Gestão democrática e processos participativos
Juliane Cintra, Coordenadora Institucional (Comunicação, Eventos e TI) da Ação Educativa.
Ação Educativa: Como e onde é possível aprimorar os mecanismos de gestão democrática e controle social do PNE e das políticas educacionais, de forma a ampliar a participação efetiva das comunidades escolares e das juventudes na construção e monitoramento das políticas educacionais?

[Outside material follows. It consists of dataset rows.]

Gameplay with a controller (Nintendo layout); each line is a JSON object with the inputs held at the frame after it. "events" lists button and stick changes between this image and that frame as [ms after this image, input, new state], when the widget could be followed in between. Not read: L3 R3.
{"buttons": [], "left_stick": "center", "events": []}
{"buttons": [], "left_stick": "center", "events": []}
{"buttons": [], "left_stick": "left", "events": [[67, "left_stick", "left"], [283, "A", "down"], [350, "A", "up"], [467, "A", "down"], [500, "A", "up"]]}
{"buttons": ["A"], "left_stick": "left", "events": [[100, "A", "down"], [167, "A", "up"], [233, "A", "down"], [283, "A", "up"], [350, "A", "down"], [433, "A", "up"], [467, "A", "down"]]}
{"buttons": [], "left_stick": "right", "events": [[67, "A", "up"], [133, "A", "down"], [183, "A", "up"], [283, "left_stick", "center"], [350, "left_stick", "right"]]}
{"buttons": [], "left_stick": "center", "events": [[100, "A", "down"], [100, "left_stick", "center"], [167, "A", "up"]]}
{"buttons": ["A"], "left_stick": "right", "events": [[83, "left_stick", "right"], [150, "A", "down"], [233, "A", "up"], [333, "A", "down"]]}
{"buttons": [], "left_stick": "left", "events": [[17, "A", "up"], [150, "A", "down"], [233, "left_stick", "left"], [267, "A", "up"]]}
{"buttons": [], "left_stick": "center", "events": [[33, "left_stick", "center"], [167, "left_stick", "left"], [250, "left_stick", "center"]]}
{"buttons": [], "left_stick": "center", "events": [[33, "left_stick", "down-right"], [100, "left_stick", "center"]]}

Juliane Cintra: Há uma dimensão de fortalecer os Fóruns e os Conselhos de Educação, mas também é preciso repensá-los do ponto de vista do quão abertos e preparados estão para receber a diversidade que é constituinte do que são as comunidades escolares e do que são os diferentes grupos que integram o que chamamos de juventude. Esses espaços não são organismos estatais. Na verdade são espaços de abertura, de acolhimento da sociedade, e portanto devem representar e dialogar com a demanda desses grupos e com as suas próprias dinâmicas de funcionamento. Repensá-los metodologicamente é fundamental para assegurar que o descumprimento naturalizado dos planos decenais não seja perpetuado. Então acredito que o foco deveria ser nessas instâncias, mas sobretudo nesse repensar metodologicamente. É importante que a gente olhe para esses espaços também considerando como fundamental que a gente descentralize os processos deliberativos. Os processos decisórios devem ser descentralizados a partir da instância e com uma reformulação metodológica do que compreendemos como participação nessas esferas. Assim, conseguiremos avançar efetivamente para a construção da legitimidade popular e social dos planos de educação, porque é somente a partir da participação social que construímos pertencimento às políticas públicas. É fundamental ir além do nível consultivo.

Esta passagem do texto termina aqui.